How to Monitor ECS Services — Health Checks, Alerts & Uptime

Running containers on Amazon ECS gives you scalability and operational simplicity — but it also moves health monitoring up the stack. With EC2, you knew the machine was alive if SSH worked. With ECS, you have tasks, services, target groups, and application logic all in play simultaneously. Any layer can fail independently.

This guide covers the four levels of ECS monitoring every production team needs, plus how to surface outages to your users through a public status page.

1. Container-level health checks

The first line of defence is the HEALTHCHECK instruction in your Dockerfile or thehealthCheck block in your ECS task definition. ECS uses this to determine whether a running container is actually ready to serve traffic.

# Dockerfile
HEALTHCHECK --interval=30s --timeout=5s --start-period=15s --retries=3 \
  CMD curl -f http://localhost:3000/api/health || exit 1

The equivalent in a task definition JSON looks like this:

"healthCheck": {
  "command": ["CMD-SHELL", "curl -f http://localhost:3000/api/health || exit 1"],
  "interval": 30,
  "timeout": 5,
  "retries": 3,
  "startPeriod": 15
}

When a container fails its health check three consecutive times, ECS marks the task as UNHEALTHY and replaces it. Setting startPeriod gives your app time to boot before checks begin — crucial for JVM services or apps that run migrations on startup.

Your health endpoint should verify real dependencies — database connectivity, cache reachability — not just return a static 200. A static response means the process is alive, not that the service works.

2. Service-level monitoring with CloudWatch

ECS emits service metrics to CloudWatch automatically.

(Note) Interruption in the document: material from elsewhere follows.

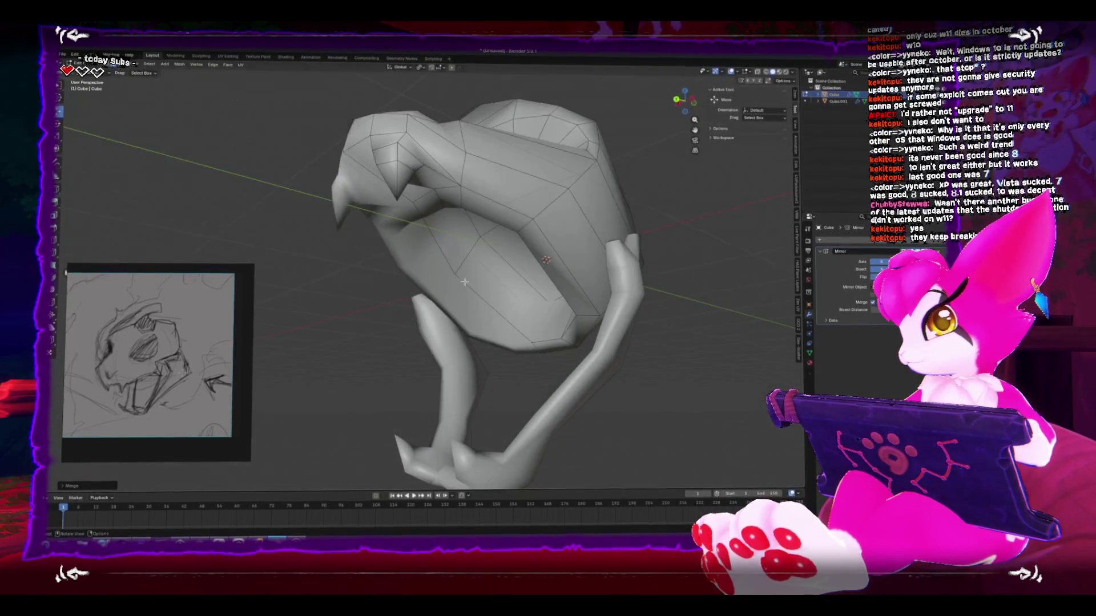
key("Tab")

The two most important are:

RunningTaskCount — how many tasks are actually running vs. the desired count.
CPUUtilization / MemoryUtilization — task-level resource pressure that precedes crashes.

Create a CloudWatch alarm that fires when RunningTaskCount drops below your desired count:

aws cloudwatch put-metric-alarm \
  --alarm-name "ecs-running-task-count-low" \
  --namespace "AWS/ECS" \
  --metric-name RunningTaskCount \
  --dimensions Name=ClusterName,Value=prod Name=ServiceName,Value=api \
  --statistic Average \
  --period 60 \
  --evaluation-periods 2 \
  --threshold 1 \
  --comparison-operator LessThanThreshold \
  --alarm-actions arn:aws:sns:us-east-1:123:your-alerts-topic

Pair this with a MemoryUtilization > 85% alarm to catch containers approaching OOM before they crash.

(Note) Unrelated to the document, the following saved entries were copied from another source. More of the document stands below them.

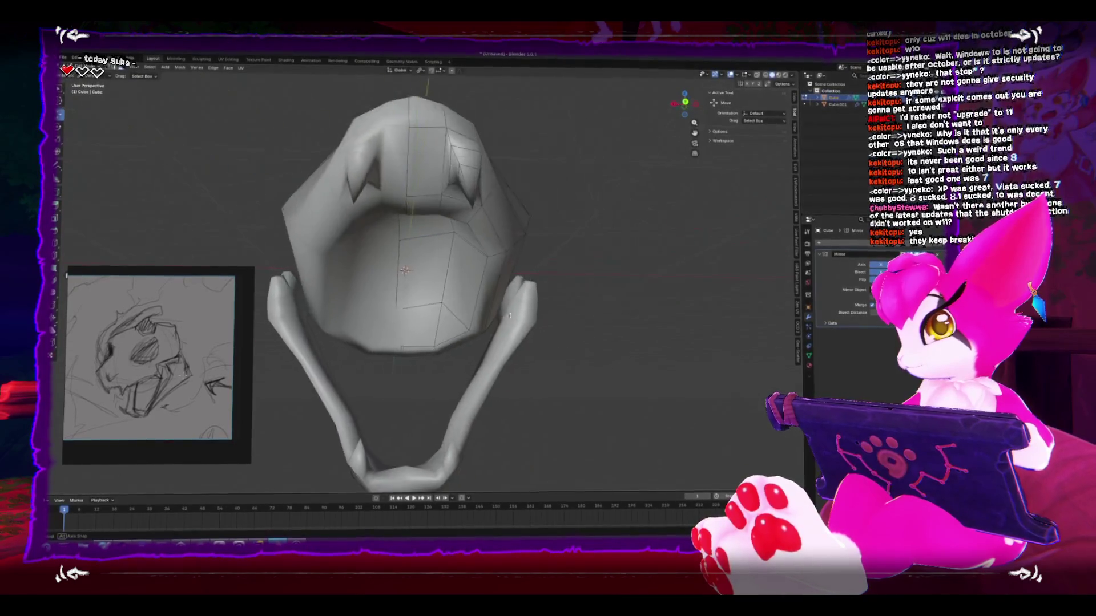
scroll(380, 329, "down", 5)
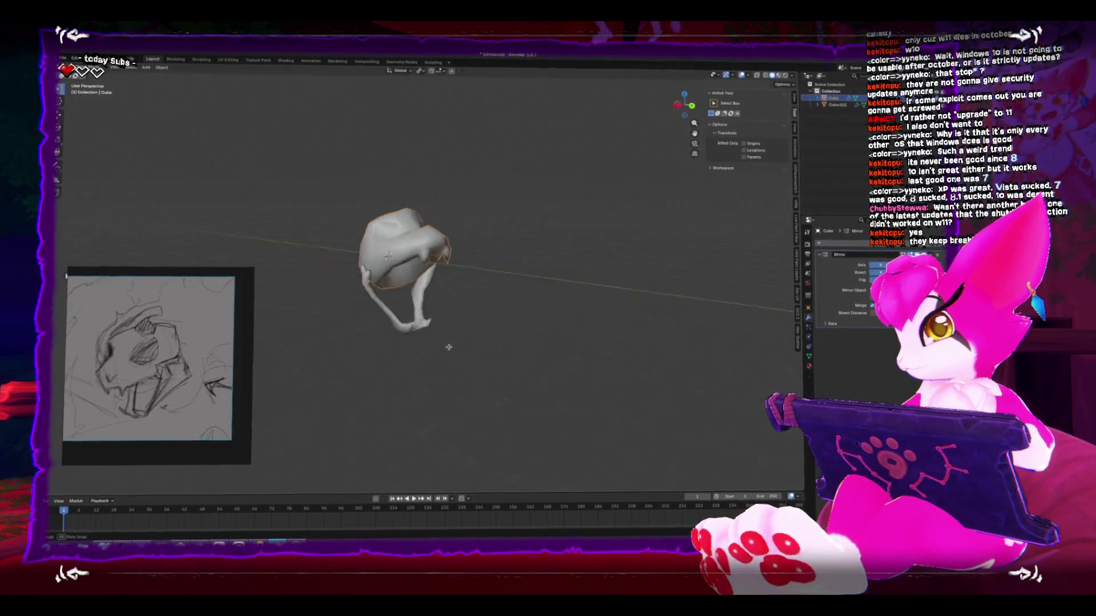
Step: Rotate the skull in left view until the jaw is level, then return to Edit Mode
mouse_move(453, 360)
left_mouse_down()
mouse_move(440, 361)
mouse_move(566, 357)
left_mouse_up()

3. ALB target group health

If your ECS service sits behind an Application Load Balancer, the target group performs its own HTTP health checks independent of the container health check. A task must pass both to receive traffic.

Monitor the UnHealthyHostCount metric on your target group:

Navigate to EC2 → Load Balancers → your ALB → Target Groups.
Set a CloudWatch alarm when UnHealthyHostCount > 0 for 2 consecutive minutes.
Also monitor HTTPCode_Target_5XX_Count for application-level errors.

A common misconfiguration is setting the health check path to / when your app returns a redirect (302) at root. ALB expects 200–299 by default — configure the expected response codes to match your endpoint.

4. Synthetic external monitoring

CloudWatch alarms and task health checks tell you about internal state. They don't tell you whether your service is reachable from the internet — which is what your users actually experience.

External synthetic monitoring pings your public URL every 60 seconds and alerts you the moment it becomes unreachable, regardless of what ECS reports internally. This catches:

CloudFront misconfigurations that make your site unreachable even though ECS is healthy.
DNS propagation failures after Route 53 changes.
Security group or WAF rules that block external traffic.
SSL certificate issues causing connection errors before TLS handshake.

5. Communicating outages via a status page

Internal alerts are necessary but not sufficient. When your ECS service is down, your users are already impacted. Without a public status page, they have no way to know whether the issue is on their end or yours — so they open support tickets and lose trust.

A status page solves this by giving users a single URL to check. It should show:

Current status of each service (operational, degraded, down).
Active incidents with a timeline of investigation and resolution updates.
Historical uptime bars so users can see your track record.
An email subscription option for proactive notifications.

PulseRadar handles all of this automatically. Add your ECS service health endpoint as a monitor, and when consecutive checks fail, an incident is opened and your subscribers are notified — without any manual intervention from your team.

Summary: ECS monitoring checklist

Container HEALTHCHECK with a real dependency probe (not a static 200).
CloudWatch alarm on RunningTaskCount dropping below desired count.
CloudWatch alarm on MemoryUtilization > 85%.
ALB target group alarm on UnHealthyHostCount > 0.
External synthetic monitor pinging your public URL every 60 seconds.
Public status page with incident management and subscriber notifications.

Combining these layers means you hear about ECS service degradation before your users do — and when something does go wrong, you have the tooling to communicate it clearly and rebuild trust.